Наночастицы меди наносились на подготовленную поверхность СУЭ в течение 10 минут, выдерживанием в спиртовой дисперсии концентрацией 0,3 г/л. Далее электрод высушивался и промывался дистиллированной водой. Затем проводилось сканирование потенциала со скоростью 30 мВ/с в области о от –0,8 до +1,8 В в 0,1 М серной кислоте.

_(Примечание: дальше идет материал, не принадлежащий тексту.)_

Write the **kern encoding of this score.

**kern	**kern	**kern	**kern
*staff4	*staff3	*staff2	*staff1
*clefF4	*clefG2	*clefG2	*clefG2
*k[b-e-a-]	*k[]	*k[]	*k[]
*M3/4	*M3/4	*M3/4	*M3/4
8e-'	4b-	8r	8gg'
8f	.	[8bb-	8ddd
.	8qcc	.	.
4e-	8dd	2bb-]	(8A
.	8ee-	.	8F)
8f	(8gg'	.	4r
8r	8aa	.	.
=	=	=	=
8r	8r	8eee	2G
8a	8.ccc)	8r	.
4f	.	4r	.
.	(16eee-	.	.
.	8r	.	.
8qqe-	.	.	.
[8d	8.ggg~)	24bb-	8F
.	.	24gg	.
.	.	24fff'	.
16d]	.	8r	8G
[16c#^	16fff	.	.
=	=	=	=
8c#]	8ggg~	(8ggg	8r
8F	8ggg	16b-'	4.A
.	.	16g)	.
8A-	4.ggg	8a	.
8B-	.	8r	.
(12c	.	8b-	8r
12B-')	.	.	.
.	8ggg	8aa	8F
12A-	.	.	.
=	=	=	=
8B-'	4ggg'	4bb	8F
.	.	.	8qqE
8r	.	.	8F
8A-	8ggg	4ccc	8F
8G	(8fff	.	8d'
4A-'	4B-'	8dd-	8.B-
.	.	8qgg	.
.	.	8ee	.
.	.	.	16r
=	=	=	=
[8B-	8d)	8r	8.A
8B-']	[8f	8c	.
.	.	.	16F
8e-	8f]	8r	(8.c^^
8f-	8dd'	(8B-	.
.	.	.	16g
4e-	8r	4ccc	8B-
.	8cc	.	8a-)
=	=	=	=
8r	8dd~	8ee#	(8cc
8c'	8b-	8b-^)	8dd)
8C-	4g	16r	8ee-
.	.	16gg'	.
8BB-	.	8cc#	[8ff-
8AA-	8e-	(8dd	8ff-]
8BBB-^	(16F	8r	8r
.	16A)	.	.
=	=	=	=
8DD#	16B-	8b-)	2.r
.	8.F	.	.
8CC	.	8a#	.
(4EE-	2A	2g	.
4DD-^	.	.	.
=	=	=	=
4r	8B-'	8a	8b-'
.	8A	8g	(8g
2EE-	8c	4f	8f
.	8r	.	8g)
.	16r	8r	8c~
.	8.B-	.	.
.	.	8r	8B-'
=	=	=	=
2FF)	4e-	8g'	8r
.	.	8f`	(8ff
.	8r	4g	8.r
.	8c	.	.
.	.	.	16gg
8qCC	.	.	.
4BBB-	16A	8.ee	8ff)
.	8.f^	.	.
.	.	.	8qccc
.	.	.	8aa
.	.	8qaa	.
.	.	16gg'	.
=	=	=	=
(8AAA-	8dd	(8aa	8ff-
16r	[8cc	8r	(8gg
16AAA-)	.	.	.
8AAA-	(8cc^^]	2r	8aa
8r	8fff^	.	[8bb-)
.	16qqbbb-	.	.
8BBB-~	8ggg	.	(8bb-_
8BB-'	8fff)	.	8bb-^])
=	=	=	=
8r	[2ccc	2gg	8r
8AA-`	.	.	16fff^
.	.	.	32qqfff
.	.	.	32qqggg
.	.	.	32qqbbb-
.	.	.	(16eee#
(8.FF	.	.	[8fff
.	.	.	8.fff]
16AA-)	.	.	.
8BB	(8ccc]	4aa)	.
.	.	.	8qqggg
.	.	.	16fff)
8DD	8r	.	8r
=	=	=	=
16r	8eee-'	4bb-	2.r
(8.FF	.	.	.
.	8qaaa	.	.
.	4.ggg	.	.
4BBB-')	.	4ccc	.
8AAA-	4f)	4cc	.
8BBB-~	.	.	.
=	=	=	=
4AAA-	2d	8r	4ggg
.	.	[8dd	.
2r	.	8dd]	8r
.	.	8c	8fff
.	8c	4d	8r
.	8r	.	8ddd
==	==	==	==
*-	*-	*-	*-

Циклическим изменением потенциала от 0 до +1,2 В была получена ЦВА для раствора с неизвестным содержанием АК и ДА (рисунок 9). Измерив величины аналитических пиков, рассчитывались концентрации аналитов. Было обнаружено, что концентрация аскорбиновой кислоты в растворе равна (9,7 ± 0,05)×10^-4 М, а концентрация дофамина составила (9,0 ± 0,09)×10^-5 М.

Способ определения концентрации аскорбиновой кислоты и дофамина при их совместном присутствии с использованием модифицированных углеродсодержащих электродов, отличающийся тем, что в качестве модификаторов используются чистые наночастицы металлов Au, Pt, Ni, Cu, вводимые путем осаждения (время не менее 5 минут) из их дисперсий (с концентрацией не менее 0,05 г/л), полученных методом лазерной абляции металлических мишеней в чистых растворителях.